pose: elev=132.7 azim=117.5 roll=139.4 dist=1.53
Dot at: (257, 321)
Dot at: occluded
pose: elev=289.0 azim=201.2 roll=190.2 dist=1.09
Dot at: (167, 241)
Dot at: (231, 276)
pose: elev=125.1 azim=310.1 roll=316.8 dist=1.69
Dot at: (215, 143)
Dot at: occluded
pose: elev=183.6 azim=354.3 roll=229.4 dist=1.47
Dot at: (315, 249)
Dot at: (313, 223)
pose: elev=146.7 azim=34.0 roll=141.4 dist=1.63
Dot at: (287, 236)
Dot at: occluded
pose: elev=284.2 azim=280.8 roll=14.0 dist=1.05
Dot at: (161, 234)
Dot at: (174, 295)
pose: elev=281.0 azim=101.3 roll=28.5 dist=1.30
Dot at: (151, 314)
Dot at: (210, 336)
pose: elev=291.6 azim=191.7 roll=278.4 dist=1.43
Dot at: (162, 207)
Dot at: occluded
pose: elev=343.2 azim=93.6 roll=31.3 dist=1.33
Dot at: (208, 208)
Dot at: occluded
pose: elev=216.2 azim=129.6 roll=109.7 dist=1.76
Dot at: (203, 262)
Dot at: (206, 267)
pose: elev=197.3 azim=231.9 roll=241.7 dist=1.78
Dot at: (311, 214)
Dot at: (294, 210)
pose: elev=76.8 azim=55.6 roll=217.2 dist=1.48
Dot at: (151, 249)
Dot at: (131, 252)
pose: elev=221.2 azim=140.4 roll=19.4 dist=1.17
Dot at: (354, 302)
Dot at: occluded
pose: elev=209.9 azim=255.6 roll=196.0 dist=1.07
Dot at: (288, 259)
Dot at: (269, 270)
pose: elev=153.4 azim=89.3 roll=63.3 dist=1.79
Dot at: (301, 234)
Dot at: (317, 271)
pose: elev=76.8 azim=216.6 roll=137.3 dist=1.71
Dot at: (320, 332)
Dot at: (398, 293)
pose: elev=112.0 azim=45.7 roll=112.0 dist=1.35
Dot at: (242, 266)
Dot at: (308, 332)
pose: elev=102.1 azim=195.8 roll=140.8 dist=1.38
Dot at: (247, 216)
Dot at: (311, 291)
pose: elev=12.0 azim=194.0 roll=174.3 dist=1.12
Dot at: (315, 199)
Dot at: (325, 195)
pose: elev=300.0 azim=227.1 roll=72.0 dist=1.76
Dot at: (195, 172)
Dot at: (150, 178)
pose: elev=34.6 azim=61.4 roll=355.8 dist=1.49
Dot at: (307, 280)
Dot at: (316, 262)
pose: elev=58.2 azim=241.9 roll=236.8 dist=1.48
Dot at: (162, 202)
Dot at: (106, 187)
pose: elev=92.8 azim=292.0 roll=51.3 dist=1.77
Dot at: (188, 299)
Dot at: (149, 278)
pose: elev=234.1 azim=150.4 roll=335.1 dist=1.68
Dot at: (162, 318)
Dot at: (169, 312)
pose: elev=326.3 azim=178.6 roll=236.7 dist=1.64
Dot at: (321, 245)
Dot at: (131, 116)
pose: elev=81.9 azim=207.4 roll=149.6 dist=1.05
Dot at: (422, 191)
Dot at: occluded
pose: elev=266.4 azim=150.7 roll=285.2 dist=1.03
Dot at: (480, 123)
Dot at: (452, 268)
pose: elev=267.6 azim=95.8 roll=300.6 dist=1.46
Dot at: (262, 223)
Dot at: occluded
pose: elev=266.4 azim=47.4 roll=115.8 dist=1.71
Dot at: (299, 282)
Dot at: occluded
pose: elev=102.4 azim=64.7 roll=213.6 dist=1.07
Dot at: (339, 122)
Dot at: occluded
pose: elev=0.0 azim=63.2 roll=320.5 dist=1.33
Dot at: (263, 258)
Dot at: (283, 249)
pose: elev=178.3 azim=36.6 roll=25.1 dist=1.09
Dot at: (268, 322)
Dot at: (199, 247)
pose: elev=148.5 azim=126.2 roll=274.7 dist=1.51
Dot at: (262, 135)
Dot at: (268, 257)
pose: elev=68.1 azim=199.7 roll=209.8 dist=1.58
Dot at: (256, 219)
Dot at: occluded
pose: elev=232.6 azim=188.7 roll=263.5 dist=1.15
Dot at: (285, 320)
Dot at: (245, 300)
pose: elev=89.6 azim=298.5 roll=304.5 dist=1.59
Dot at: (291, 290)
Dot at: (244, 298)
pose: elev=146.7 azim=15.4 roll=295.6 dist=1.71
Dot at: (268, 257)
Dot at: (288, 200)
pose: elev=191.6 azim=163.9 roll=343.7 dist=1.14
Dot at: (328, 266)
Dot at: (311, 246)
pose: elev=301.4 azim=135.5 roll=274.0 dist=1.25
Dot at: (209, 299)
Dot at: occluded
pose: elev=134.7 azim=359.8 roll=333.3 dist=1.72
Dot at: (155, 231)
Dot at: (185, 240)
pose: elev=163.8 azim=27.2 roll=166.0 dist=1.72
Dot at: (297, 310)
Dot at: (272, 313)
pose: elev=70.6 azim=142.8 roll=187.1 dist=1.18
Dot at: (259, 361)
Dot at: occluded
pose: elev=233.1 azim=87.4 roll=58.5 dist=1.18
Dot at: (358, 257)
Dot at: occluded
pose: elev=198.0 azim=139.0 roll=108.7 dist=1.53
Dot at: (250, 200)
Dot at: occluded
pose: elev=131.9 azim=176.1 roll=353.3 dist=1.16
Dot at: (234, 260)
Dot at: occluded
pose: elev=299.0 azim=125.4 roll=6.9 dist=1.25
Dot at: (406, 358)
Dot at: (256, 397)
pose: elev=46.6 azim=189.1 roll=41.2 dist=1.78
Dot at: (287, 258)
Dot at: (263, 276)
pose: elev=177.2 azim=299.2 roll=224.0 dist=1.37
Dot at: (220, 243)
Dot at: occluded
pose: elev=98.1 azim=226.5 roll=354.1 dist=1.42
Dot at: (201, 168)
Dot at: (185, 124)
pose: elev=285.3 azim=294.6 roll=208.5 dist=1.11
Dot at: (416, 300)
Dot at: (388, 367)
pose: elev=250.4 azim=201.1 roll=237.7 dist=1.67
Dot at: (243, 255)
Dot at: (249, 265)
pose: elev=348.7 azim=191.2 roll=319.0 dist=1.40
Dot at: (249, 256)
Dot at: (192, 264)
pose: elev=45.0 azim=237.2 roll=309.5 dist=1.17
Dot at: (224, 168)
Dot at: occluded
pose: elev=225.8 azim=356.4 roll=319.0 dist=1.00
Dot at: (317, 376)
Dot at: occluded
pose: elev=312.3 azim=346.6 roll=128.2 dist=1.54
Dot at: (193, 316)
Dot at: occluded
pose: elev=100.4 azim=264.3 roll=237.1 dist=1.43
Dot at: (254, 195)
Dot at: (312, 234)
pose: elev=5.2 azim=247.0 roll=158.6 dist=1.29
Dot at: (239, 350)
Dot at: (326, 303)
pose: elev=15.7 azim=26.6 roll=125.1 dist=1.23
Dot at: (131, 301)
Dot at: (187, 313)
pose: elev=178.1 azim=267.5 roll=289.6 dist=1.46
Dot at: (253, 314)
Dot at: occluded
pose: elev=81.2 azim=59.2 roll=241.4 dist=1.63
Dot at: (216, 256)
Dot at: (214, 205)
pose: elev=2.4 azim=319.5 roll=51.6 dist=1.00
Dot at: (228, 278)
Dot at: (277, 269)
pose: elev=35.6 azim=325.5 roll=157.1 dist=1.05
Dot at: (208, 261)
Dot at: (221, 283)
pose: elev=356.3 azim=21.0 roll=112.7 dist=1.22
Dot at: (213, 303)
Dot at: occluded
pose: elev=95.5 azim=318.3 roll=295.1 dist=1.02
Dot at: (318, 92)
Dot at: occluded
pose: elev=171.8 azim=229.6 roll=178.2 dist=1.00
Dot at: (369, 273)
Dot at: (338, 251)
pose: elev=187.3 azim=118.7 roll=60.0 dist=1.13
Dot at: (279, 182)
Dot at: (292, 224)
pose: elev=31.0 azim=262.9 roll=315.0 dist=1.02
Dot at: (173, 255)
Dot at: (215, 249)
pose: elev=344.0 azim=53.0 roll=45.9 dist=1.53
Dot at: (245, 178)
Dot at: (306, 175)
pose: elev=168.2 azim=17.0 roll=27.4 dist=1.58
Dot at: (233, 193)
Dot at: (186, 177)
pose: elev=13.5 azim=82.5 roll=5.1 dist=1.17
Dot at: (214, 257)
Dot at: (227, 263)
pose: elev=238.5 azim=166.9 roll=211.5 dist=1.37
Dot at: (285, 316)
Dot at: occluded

• _Kerjakan ini_
Sajikan materi di atas sebagai tabel Markdown, mulai dari baris yang memuat "pose: elev=68.1 azim=199.7" hingga baris yang memuat "Dot at: (272, 313)", kedua baris itu termasuk. Gunakan kolom "Nomor" untuk nomor urut dan "Baris" untuk isi tiap baris, lalu lewati baris kosong.

• _Penyelesaian_
| Nomor | Baris |
|---|---|
| 1 | pose: elev=68.1 azim=199.7 roll=209.8 dist=1.58 |
| 2 | Dot at: (256, 219) |
| 3 | Dot at: occluded |
| 4 | pose: elev=232.6 azim=188.7 roll=263.5 dist=1.15 |
| 5 | Dot at: (285, 320) |
| 6 | Dot at: (245, 300) |
| 7 | pose: elev=89.6 azim=298.5 roll=304.5 dist=1.59 |
| 8 | Dot at: (291, 290) |
| 9 | Dot at: (244, 298) |
| 10 | pose: elev=146.7 azim=15.4 roll=295.6 dist=1.71 |
| 11 | Dot at: (268, 257) |
| 12 | Dot at: (288, 200) |
| 13 | pose: elev=191.6 azim=163.9 roll=343.7 dist=1.14 |
| 14 | Dot at: (328, 266) |
| 15 | Dot at: (311, 246) |
| 16 | pose: elev=301.4 azim=135.5 roll=274.0 dist=1.25 |
| 17 | Dot at: (209, 299) |
| 18 | Dot at: occluded |
| 19 | pose: elev=134.7 azim=359.8 roll=333.3 dist=1.72 |
| 20 | Dot at: (155, 231) |
| 21 | Dot at: (185, 240) |
| 22 | pose: elev=163.8 azim=27.2 roll=166.0 dist=1.72 |
| 23 | Dot at: (297, 310) |
| 24 | Dot at: (272, 313) |